After extensive Googling, and “Pinterest research” as well, I landed on a mixture that I could use as a hairspray. This hairspray is easy to make, all-natural, and can be used anytime, anywhere. That anytime, anywhere factor is the biggest plus because when that itch kicks in and you’re not intending to wash your hair within the next 30 minutes, you need that relief, and you NEED IT FAST!

What you’ll need:

  • a spray bottle
  • a bag of organic green tea
  • 1-2 medium sized sprigs of rosemary
  • tea tree oil

How it’s made:

  • Heat 1 cup of water and add a bag of green tea and 1-2 sprigs of rosemary.
    • Let sit until tea is fully brewed and cooled.
  • Once tea is cooled, fill your spray bottle with the tea until it’s about 3/4 full.
  • Add 20-30 drops of tea tree oil.
  • Screw the spray bottle top on and shake vigorously to mix the oil and tea.

How to use:

  • Separate hair into sections and spray directly onto the scalp.
  • Once you feel the scalp is sufficiently covered, use your fingers to massage the spray into your scalp.
    • You can follow this up by brushing out the hair to help spread the spray further, but this isn’t necessary.
  • That’s it, it’s that easy.

This simple mixture is made to last and can be stored in the cabinet or in your purse for on-the-go use. It doesn’t weigh the hair down and won’t leave your roots greasy. Since tea tree oil is a dry oil, you might even notice this spray refreshes limp hair on the days you don’t wash it. You will need to shake the bottle before each use to re-mix any separation of oil and tea; however, the longer you have the mixture the more it will blend naturally.

As much as I am raving about the delight of relief this hairspray is for a devastated scalp, it has so many other benefits as well particularly for cleansing of the hair follicles and removing impurities. Aside from dandruff and itch relief, this cleansing can help promote healthy hair growth and decrease excessive hair loss.

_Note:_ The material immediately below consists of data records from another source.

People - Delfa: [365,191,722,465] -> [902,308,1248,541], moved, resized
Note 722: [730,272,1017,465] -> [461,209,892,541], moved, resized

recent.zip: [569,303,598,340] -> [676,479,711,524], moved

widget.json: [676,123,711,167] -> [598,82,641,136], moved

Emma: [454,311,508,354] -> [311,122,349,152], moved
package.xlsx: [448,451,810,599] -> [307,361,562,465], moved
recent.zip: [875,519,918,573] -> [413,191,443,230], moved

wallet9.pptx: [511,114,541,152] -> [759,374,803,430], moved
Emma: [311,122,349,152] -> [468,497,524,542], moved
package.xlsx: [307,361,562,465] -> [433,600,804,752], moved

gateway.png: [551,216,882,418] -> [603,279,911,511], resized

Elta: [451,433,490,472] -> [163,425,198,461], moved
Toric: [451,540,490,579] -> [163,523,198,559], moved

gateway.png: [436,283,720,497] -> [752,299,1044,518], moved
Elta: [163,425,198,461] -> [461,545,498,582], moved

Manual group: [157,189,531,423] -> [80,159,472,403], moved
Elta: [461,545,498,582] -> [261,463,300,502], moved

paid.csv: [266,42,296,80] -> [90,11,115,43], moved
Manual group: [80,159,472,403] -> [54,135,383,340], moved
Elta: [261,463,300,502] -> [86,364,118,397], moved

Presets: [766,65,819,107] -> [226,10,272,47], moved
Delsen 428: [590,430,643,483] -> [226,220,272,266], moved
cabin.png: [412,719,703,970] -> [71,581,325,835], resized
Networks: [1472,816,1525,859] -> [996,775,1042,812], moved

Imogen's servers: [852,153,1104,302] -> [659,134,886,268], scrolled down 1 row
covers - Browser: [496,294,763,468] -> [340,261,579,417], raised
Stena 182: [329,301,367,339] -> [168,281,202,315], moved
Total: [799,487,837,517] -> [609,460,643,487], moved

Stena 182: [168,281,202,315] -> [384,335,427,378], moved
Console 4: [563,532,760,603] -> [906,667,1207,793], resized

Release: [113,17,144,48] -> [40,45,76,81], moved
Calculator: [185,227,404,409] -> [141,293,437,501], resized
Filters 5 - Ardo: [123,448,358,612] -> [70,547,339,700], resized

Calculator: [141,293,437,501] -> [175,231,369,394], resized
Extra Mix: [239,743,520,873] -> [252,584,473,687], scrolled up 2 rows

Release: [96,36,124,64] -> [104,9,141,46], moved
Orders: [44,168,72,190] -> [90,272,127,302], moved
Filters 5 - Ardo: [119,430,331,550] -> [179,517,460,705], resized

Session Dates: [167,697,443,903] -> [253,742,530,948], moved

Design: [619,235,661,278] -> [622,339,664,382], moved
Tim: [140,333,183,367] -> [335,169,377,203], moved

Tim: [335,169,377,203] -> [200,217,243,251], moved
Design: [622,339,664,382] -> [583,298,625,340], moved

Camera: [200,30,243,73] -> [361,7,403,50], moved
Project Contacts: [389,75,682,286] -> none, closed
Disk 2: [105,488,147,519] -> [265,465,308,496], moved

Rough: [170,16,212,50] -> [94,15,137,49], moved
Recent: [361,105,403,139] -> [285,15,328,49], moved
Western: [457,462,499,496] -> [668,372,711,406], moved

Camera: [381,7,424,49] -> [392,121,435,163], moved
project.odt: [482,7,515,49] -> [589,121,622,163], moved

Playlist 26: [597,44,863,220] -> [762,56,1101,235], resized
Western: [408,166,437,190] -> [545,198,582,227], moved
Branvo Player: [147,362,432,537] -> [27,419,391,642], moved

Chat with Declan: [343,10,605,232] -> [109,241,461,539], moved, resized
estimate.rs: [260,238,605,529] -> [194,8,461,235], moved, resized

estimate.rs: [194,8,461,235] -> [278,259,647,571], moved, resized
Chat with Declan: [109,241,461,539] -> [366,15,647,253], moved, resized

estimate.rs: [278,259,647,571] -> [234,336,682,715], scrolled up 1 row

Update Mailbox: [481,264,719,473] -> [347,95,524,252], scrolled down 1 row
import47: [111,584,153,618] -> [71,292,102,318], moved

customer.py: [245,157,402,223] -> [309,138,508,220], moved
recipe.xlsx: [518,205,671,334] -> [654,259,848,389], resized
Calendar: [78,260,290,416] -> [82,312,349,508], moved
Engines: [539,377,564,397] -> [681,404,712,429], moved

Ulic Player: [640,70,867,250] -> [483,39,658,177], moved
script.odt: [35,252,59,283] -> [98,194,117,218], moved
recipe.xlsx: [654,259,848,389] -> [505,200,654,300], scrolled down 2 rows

Green tea contains a natural antioxidant compound called a catechin which helps to reduce dihydrotestosterone (DTH), a hormone derivative of testosterone (which both men and women have), that can cause hair loss. By reducing DTH on the scalp hair is less likely to fall out, allowing hair to grow thicker and healthier over time. You can also reap these benefits by drinking green tea regularly.

Rosemary has anti-inflammatory and anti-bacterial properties which can help to gently cleanse, condition, and remove impurities from the scalp that can cause that itch.

Finally, tea tree oil is a staple of both skincare and haircare that is well known for its ability to remove toxins from pores and hair follicles, as well as lift product residue off the skin along with dead skin (in this case, dandruff). You can also add a couple drops of tea tree oil to your normal shampoo for an added boost of dandruff and itch relief in the shower.

This combination not only brings sweet relief when scalp pain sets in, but also brings nutrients and over all restorative health to the scalp. And if you don’t suffer from scalp issues, this can still benefit you in your hair growth and chemical free living endeavors.

Once you’ve tried this DIY hairspray, let me know how it worked for you. It’s now a staple of my haircare routine, and I’d love to know if it becomes one of yours too.